First look at terraform

Terraform is client based like Ansible (which is good). Very cloud focussed and relies on Cloud API's to manage the infrastructure. This is good as it means you dont have to worry about authentication and ports etc but it does need to be a supported cloud vendor. You couldn't use it manage your own on-premise servers (presumably).

Example config file:

provider "aws" {
  access_key = "AKIAIFZVQTBBG3YF46LQ"
  secret_key = "SfEjiU0I2I7wxXQqbRWLPYCbEfdSxhI/4r44CgaV"
  region     = "us-east-1"
}

resource "aws_instance" "example" {
  ami           = "ami-2757f631"
  instance_type = "t2.micro"
}

> terraform init
> terraform apply
> terraform show 

Terraform is purely declarative. Ansible IS declarative but you need to be disciplined as it can be used imperatively.

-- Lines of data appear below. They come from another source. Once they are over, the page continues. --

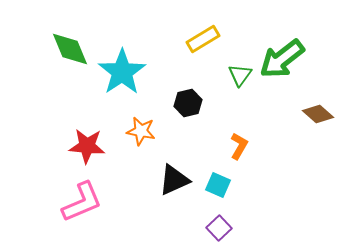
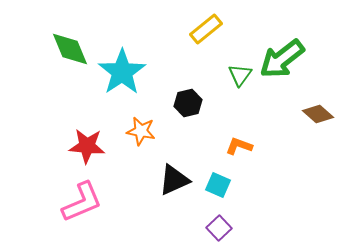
yellow rectangle: moved 3 px right, 10 px up; rotated 8 degrees counterclockwise
orange L-shape: rotated 100 degrees counterclockwise
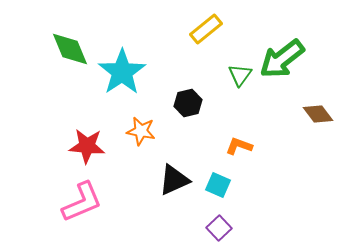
brown diamond: rotated 12 degrees clockwise
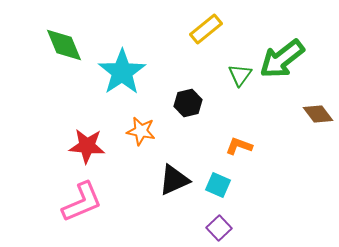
green diamond: moved 6 px left, 4 px up
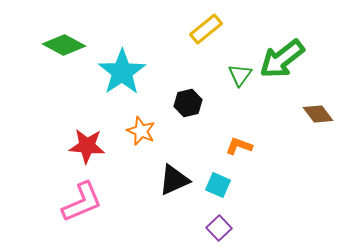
green diamond: rotated 39 degrees counterclockwise
orange star: rotated 12 degrees clockwise
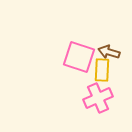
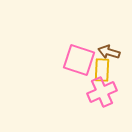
pink square: moved 3 px down
pink cross: moved 4 px right, 6 px up
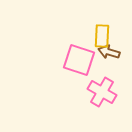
yellow rectangle: moved 34 px up
pink cross: rotated 36 degrees counterclockwise
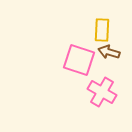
yellow rectangle: moved 6 px up
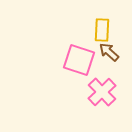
brown arrow: rotated 25 degrees clockwise
pink cross: rotated 16 degrees clockwise
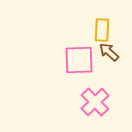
pink square: rotated 20 degrees counterclockwise
pink cross: moved 7 px left, 10 px down
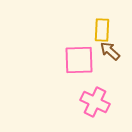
brown arrow: moved 1 px right, 1 px up
pink cross: rotated 20 degrees counterclockwise
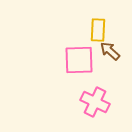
yellow rectangle: moved 4 px left
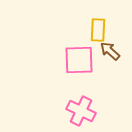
pink cross: moved 14 px left, 9 px down
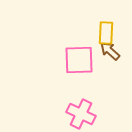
yellow rectangle: moved 8 px right, 3 px down
pink cross: moved 3 px down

One blog calls Terraform an 'orchestration' tool with ansible being a more traditional configuration management tool.

Some changes can be done in-place (~) but others, an obvious one being an image change, require a replacement (+/-).

> terraform destroy

Implicit dependencies are used to determine the order in which resources are created, eg, a ref from an elastic IP to a machine. That is, Terraform will infer that the machine needs to be created first and then the EIP. This is in fact the preferred way, for other case an explicit 'depends_on' property can be used.

PROVISIONERS are custom scripts that are run once when the resource is created, they are therefore only suited bootstrapping a server and NOT suited to config management. If CM is needed, then it should be bootstrapped here. If provisioning fails, the resource is marked as TAINTED, not rollback but will be destroyed and recreated on the next execution plan.

Variables can be used for inputs and outputs.